Vor ersterem sprach die Gruppe PEKARI von dem ihrer Meinung nach notwendigem autonomen Zentrum in Jena, linksradikalen Berührungsängsten mit bürgerlicher Politik (wovor die Demo bestes Beispiel ist, wobei „links“ durch sowas wie „alternativ“ ersetzt werden müsste) und darüber, das etwas „ins Rollen gekommen“ zu sein scheine mit einer möglicherweise initiierten Recht-auf-Stadt-Bewegung. Vor der Neugasse 17 sprach ein Mensch, die erste Hausbesetzung vor mittlerweile fast 11 Monaten zum Anlass nehmend. Dieser Beitrag richtete sich vor allem an die Teilnehmenden der Demo selbst als potentiellem aber nicht vorhandenem politischen Akteur mit der Annahme, Alternativkulturen verkörperten immerhin die Sehnsucht nach grundsätzlich anderen Verhältnissen, welche auch konkret in der Erkämpfung eines Raumes münden könnten, entstünden ein entsprechendes kollektives Bewusstsein und eine diesbezügliche Organisierung.

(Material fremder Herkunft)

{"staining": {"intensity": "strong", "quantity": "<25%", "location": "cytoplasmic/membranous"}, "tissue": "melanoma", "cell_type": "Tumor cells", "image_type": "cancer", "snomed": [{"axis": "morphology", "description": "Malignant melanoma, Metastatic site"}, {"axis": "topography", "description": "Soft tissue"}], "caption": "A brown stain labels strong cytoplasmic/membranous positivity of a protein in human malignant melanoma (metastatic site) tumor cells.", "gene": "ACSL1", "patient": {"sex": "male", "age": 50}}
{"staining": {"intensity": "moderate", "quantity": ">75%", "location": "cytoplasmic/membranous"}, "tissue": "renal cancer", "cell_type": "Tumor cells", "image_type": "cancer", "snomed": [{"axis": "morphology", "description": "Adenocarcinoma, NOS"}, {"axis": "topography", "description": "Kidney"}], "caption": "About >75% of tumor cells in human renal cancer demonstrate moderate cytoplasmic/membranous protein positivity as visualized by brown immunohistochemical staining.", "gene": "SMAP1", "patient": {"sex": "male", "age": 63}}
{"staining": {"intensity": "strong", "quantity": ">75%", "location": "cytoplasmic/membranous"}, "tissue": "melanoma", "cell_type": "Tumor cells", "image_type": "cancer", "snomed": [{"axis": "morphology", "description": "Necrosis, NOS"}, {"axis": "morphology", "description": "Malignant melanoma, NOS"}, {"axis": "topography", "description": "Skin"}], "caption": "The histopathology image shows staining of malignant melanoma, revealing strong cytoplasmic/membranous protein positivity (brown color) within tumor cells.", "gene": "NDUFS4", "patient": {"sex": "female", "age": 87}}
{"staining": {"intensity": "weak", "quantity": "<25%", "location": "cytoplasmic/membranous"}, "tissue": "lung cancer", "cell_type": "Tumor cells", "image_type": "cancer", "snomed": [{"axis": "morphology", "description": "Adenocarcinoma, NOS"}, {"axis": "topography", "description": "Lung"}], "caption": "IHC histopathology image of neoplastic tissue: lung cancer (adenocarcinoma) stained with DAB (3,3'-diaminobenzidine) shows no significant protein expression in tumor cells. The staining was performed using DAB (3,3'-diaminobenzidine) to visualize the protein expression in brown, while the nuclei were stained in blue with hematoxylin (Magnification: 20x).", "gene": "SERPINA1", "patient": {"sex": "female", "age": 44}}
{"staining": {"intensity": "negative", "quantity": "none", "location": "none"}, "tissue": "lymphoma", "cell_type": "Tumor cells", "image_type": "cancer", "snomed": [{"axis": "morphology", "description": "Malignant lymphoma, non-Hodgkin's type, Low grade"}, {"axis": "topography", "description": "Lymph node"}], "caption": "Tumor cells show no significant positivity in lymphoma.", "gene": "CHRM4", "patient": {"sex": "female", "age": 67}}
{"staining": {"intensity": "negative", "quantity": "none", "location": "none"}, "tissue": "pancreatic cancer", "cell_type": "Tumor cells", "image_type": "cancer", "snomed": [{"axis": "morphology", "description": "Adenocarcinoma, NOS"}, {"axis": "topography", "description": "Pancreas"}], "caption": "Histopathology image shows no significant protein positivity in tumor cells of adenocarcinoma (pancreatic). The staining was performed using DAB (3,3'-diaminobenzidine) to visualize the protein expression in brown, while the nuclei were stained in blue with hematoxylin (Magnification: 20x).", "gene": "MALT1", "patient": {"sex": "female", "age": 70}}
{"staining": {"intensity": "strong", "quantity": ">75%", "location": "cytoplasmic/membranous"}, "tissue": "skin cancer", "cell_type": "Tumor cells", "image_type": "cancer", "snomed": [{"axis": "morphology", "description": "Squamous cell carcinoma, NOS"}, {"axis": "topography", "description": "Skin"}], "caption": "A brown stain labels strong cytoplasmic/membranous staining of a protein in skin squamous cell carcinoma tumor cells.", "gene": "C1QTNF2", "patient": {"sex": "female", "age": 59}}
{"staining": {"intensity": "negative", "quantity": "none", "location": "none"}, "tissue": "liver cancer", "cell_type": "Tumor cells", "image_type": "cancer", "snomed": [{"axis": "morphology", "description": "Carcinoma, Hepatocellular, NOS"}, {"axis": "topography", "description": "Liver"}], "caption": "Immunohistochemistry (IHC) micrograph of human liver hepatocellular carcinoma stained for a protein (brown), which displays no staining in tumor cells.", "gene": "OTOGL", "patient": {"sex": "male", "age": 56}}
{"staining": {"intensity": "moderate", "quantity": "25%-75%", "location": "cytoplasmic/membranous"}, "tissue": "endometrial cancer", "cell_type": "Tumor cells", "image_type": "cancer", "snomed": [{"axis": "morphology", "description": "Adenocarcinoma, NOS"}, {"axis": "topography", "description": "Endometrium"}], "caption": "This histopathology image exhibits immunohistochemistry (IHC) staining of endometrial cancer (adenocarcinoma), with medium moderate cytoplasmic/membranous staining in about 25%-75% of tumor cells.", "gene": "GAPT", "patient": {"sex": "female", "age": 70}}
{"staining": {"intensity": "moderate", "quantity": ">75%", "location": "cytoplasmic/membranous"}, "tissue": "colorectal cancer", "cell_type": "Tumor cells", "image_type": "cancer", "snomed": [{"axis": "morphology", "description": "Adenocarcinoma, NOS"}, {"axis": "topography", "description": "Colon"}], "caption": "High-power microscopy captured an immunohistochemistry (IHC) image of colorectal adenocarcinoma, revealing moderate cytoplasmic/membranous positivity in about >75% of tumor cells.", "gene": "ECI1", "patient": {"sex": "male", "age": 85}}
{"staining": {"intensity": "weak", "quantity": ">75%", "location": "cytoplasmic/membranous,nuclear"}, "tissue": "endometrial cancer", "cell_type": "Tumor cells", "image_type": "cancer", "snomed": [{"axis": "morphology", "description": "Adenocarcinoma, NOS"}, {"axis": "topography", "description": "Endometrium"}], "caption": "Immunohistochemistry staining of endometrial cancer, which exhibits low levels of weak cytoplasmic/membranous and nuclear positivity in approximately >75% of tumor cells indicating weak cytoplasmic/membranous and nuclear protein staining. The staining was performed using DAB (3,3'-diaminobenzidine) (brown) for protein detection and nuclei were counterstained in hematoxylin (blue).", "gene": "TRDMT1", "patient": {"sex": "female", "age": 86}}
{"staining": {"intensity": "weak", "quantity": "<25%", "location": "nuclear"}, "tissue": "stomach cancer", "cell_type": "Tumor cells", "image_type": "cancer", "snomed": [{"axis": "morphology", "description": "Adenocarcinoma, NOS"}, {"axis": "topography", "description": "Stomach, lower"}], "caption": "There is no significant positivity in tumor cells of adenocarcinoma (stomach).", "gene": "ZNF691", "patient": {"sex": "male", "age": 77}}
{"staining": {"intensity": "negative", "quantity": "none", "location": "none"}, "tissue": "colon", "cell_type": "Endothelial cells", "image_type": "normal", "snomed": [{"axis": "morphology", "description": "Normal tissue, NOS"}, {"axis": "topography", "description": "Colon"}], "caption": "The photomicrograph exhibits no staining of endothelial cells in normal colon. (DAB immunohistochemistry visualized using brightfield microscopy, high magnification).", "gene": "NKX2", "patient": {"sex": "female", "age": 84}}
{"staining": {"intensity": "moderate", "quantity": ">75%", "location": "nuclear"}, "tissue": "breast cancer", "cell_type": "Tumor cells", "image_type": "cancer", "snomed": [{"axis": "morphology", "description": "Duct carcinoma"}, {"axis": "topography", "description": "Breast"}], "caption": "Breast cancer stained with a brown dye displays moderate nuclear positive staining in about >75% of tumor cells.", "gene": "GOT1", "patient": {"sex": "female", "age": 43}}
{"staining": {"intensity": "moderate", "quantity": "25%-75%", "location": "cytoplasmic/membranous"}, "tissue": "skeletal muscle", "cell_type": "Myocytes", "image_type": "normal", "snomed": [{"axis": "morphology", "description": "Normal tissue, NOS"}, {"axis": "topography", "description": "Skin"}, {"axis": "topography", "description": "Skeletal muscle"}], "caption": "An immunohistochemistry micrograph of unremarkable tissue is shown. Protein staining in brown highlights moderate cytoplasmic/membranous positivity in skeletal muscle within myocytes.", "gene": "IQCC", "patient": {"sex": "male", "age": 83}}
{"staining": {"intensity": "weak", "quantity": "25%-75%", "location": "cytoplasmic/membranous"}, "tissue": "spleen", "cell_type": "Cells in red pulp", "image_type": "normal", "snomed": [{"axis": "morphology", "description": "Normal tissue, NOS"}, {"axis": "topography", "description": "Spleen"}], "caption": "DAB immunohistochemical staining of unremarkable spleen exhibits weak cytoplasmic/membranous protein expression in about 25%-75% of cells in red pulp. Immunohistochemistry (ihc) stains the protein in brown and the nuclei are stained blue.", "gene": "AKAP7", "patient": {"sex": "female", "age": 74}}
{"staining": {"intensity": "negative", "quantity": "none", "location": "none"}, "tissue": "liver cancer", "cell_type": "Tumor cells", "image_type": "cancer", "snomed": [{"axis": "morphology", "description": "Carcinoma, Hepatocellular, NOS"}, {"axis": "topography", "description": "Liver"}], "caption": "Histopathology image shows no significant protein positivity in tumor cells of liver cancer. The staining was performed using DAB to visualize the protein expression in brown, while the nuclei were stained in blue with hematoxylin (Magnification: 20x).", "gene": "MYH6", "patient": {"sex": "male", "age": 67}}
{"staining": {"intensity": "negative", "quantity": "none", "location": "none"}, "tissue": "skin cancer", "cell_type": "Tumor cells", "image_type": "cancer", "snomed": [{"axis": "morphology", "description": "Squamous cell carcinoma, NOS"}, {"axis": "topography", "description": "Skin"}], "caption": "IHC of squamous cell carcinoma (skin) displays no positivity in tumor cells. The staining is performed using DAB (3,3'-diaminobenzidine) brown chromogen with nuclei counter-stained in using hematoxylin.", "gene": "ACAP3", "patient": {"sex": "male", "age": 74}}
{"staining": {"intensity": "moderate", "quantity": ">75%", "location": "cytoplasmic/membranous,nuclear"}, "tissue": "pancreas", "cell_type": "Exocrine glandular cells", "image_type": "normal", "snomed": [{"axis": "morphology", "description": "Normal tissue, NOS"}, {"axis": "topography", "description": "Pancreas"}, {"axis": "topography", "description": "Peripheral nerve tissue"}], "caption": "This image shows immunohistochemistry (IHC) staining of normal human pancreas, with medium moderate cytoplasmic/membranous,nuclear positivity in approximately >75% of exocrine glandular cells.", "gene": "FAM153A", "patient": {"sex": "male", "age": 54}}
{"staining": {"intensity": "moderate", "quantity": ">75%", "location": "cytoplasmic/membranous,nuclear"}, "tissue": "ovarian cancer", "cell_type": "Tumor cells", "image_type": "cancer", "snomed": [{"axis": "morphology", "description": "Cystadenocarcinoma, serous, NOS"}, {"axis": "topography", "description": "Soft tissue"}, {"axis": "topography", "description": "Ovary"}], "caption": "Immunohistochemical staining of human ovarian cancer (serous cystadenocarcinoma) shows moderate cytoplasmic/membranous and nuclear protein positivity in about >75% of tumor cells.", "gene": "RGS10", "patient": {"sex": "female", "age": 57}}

Die Frage der Organisierung ist bei der ganzen Recht-auf-Stadt-Thematik ohnehin ein wunder Punkt, gelingt es doch beispielsweise ein gigantisches Soundsystem aufzufahren, nicht aber eine funktionierende Demospitze zu organisieren. Der Zug der Demonstrierenden ließ teilweise aufgrund seiner enormen Desorganisation und Zähigkeit an das physikalische Gesetz der Trägheit der Masse erinnern, welche sich diametral gegen die Hoffnung oder Annahme ihrer Spontaneität stellt. Mit Infotelefon, Ermittlungsausschuss, Ordner_innen und teilweiser inhaltlicher Unterfütterung zeigten die Organisator_innen der Demo, dass sie durchaus in der Lage sind eine Struktur zu stemmen von welcher aus auch Interventionen in die Stadt hätten erfolgen können, wozu aber – wenig überraschend – niemand die Initiative ergriff. Was die aus dem Boden gestampfte Demo inhaltlich zum Ausdruck bringen sollte, war fast immer unklar. Zehn Teilnehmer_innen hätten dazu mehr als zehn unterschiedliche Aussagen treffen können – von Passant_innen ganz zu schweigen. Dafür sprachen auch die äußerst unterschiedlichen Parolen welche ein diffuses Sammelsorium linker Gedanken widerspiegelten, nicht jedoch ein gemeinsames Bewusstsein darüber, weswegen mensch nun gemeinsam auf der Straße ist.
Am ehesten spricht wohl die selbstbezügliche Tanzpraxis für sich, welche Hedonismus statt städtebaulicher Langeweile, irritierende Demokratie statt autokratischer Verwaltungsprozesse verkörperte. Diffusität, Verwirrung und Unbewusstheit über die umgebenden Verhältnisse aber vor allem auch das eigene Handeln in ihnen verdeutlicht, dass Aufklärung an dieser Stelle sehr grundlegend geschehen muss. Im Grunde genommen bedeutet dies zweierlei, nämlich, dass manche Dinge sehr einfach in die Alternativszene hineingetragen werden müssten, andererseits, dass dies mit einem radikalen Ansatz geschehen kann was nicht ausschließt, dass eine Verbindung mit bürgerlichen Initiativen möglich ist – freilich mit anderen Formen politischer Aktionen.
Der sogenannte „Aktionstag“ am folgenden Tag sollte dafür Raum geben, beschränkte sich aber soweit bisher bekannt wie zu erwarten auf eine angemeldete Kundgebung am Faulloch. In inhaltlicher Hinsicht einen krönenden Abschluss fand die Demo wieder am Inselplatz wo der letzte Redner/Rapper jeglichen Versuch irgendetwas rübergebracht zu haben wieder vollkommen diskreditierte. Sich selbst überhaupt ernst zu nehmen wäre die notwendige Vorraussetzung auch von anderen Gruppen der Bevölkerung und in der Stadt ernstgenommen und wennmöglich in Ansätzen verstanden zu werden.